- Instruction: Convert every line of text in the material below into a JSON list of strings, with one string per line and blank lines omitted.

- Material for the task:
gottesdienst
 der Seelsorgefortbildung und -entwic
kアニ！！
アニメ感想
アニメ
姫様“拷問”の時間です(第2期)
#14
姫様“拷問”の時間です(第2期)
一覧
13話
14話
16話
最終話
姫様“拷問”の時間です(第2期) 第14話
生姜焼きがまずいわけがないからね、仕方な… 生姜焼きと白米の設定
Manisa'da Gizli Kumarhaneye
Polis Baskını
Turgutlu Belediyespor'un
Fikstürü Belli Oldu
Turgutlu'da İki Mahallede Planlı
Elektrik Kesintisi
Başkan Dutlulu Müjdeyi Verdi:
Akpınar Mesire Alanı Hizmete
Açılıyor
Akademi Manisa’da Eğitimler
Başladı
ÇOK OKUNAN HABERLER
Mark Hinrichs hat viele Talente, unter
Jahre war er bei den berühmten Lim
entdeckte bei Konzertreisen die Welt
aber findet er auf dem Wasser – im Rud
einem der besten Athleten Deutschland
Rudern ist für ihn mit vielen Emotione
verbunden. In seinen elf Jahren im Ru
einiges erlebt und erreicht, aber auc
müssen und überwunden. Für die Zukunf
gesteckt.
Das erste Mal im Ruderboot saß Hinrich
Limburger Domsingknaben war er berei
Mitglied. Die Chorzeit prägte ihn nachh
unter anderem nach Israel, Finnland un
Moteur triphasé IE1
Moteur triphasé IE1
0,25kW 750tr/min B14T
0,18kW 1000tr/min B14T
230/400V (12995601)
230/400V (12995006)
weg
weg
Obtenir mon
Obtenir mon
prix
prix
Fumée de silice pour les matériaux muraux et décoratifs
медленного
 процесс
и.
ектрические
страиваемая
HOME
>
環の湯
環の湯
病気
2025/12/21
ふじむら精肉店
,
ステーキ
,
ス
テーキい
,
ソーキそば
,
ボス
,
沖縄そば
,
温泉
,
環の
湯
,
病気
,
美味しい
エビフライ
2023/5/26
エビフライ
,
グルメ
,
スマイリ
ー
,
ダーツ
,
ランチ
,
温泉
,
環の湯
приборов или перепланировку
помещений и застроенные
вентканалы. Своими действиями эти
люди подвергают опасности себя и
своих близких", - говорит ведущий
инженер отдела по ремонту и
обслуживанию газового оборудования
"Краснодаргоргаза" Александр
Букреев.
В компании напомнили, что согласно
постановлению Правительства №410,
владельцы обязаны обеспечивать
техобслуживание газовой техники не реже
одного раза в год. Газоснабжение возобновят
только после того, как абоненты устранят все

- Reply:
[
  "gottesdienst",
  " der Seelsorgefortbildung und -entwic",
  "kアニ！！",
  "アニメ感想",
  "アニメ",
  "姫様“拷問”の時間です(第2期)",
  "#14",
  "姫様“拷問”の時間です(第2期)",
  "一覧",
  "13話",
  "14話",
  "16話",
  "最終話",
  "姫様“拷問”の時間です(第2期) 第14話",
  "生姜焼きがまずいわけがないからね、仕方な… 生姜焼きと白米の設定",
  "Manisa'da Gizli Kumarhaneye",
  "Polis Baskını",
  "Turgutlu Belediyespor'un",
  "Fikstürü Belli Oldu",
  "Turgutlu'da İki Mahallede Planlı",
  "Elektrik Kesintisi",
  "Başkan Dutlulu Müjdeyi Verdi:",
  "Akpınar Mesire Alanı Hizmete",
  "Açılıyor",
  "Akademi Manisa’da Eğitimler",
  "Başladı",
  "ÇOK OKUNAN HABERLER",
  "Mark Hinrichs hat viele Talente, unter",
  "Jahre war er bei den berühmten Lim",
  "entdeckte bei Konzertreisen die Welt",
  "aber findet er auf dem Wasser – im Rud",
  "einem der besten Athleten Deutschland",
  "Rudern ist für ihn mit vielen Emotione",
  "verbunden. In seinen elf Jahren im Ru",
  "einiges erlebt und erreicht, aber auc",
  "müssen und überwunden. Für die Zukunf",
  "gesteckt.",
  "Das erste Mal im Ruderboot saß Hinrich",
  "Limburger Domsingknaben war er berei",
  "Mitglied. Die Chorzeit prägte ihn nachh",
  "unter anderem nach Israel, Finnland un",
  "Moteur triphasé IE1",
  "Moteur triphasé IE1",
  "0,25kW 750tr/min B14T",
  "0,18kW 1000tr/min B14T",
  "230/400V (12995601)",
  "230/400V (12995006)",
  "weg",
  "weg",
  "Obtenir mon",
  "Obtenir mon",
  "prix",
  "prix",
  "Fumée de silice pour les matériaux muraux et décoratifs",
  "медленного",
  " процесс",
  "и.",
  "ектрические",
  "страиваемая",
  "HOME",
  ">",
  "環の湯",
  "環の湯",
  "病気",
  "2025/12/21",
  "ふじむら精肉店",
  ",",
  "ステーキ",
  ",",
  "ス",
  "テーキい",
  ",",
  "ソーキそば",
  ",",
  "ボス",
  ",",
  "沖縄そば",
  ",",
  "温泉",
  ",",
  "環の",
  "湯",
  ",",
  "病気",
  ",",
  "美味しい",
  "エビフライ",
  "2023/5/26",
  "エビフライ",
  ",",
  "グルメ",
  ",",
  "スマイリ",
  "ー",
  ",",
  "ダーツ",
  ",",
  "ランチ",
  ",",
  "温泉",
  ",",
  "環の湯",
  "приборов или перепланировку",
  "помещений и застроенные",
  "вентканалы. Своими действиями эти",
  "люди подвергают опасности себя и",
  "своих близких\", - говорит ведущий",
  "инженер отдела по ремонту и",
  "обслуживанию газового оборудования",
  "\"Краснодаргоргаза\" Александр",
  "Букреев.",
  "В компании напомнили, что согласно",
  "постановлению Правительства №410,",
  "владельцы обязаны обеспечивать",
  "техобслуживание газовой техники не реже",
  "одного раза в год. Газоснабжение возобновят",
  "только после того, как абоненты устранят все"
]